Look how Wikipedia organises its cluster on a shoestring budget.
- Over 750 requests/second on 29 - servers average >20 requests/second each (Yes I know some are not http servers) . Compare that to some commercial solutions.
- commodity hardware
- squid for cacheing/load balancing, feeding Apache
- multi-tiered archtieture
- dual Opteron for the master mysql database
Don't guess by dubl-u · 2004-11-13 20:57 · Score: 2, Insightful

My guess is going to be that the bottleneck is going to the the database, but we've done extensive testing with a million customer sample database running multiple instances of test applications from 10 other boxes, but that doesn't exactly prove much as it's too predictable.

Don't guess. You have too much riding on it to guess. Build proper test infrastructure. Not only will it pay off now, but it'll be hugely valuable in the future as you change and expand the application.

If you're not sure what real users will do, get some to try it out and record their activity. Then spend a little time building a load model, where you describe types of users, their activity patterns, and their expectations. (E.g.: "At the end of the month the 800 salespeople will rush to meet their quota, and during a peak hour they'll each do..." Generally I end up with nice series of spreadsheets, so I can adjust registered users and see peak hits per second come out the other end.) Then simulate the projected load and see where the real bottlenecks are.

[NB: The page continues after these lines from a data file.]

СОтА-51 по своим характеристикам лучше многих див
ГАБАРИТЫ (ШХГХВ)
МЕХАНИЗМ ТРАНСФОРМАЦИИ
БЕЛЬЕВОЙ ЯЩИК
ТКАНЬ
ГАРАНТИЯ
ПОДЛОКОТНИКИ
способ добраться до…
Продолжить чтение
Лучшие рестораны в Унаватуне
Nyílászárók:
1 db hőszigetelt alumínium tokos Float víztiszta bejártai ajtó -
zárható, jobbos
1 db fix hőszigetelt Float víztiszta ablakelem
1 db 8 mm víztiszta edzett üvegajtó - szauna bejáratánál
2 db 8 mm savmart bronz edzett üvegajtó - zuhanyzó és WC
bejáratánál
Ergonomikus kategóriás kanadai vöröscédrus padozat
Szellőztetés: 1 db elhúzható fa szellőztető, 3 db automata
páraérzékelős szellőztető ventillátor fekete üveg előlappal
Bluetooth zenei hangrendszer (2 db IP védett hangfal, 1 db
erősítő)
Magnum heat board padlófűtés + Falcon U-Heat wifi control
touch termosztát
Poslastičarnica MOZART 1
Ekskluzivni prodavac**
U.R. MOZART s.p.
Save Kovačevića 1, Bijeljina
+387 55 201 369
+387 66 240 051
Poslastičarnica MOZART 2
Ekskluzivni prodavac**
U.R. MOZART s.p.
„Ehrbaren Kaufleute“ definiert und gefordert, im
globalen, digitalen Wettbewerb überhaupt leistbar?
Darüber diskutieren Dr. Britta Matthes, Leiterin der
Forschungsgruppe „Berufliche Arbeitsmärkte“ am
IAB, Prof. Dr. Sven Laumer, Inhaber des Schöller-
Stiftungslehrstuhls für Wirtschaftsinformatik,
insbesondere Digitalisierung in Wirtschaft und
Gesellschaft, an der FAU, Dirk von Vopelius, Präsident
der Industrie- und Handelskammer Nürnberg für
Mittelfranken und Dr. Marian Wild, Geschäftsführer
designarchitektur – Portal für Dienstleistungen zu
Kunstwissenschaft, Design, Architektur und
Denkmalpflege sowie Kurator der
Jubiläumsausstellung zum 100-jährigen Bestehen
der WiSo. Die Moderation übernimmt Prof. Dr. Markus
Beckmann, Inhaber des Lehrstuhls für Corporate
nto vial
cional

You should be really wary about optimizing without data. As Knuth says, "Premature optimization is the root of all evil." I know a number of people who build very high volume stuff, and I don't know any of them who haven't been frequently surprised at exactly where the bottleneck turned out to be.

Also, start small and work up. There's no need to build a huge load testing suite all in one go; often you'll learn enough from the first simple tests to point developers and sysadmins in the right direction.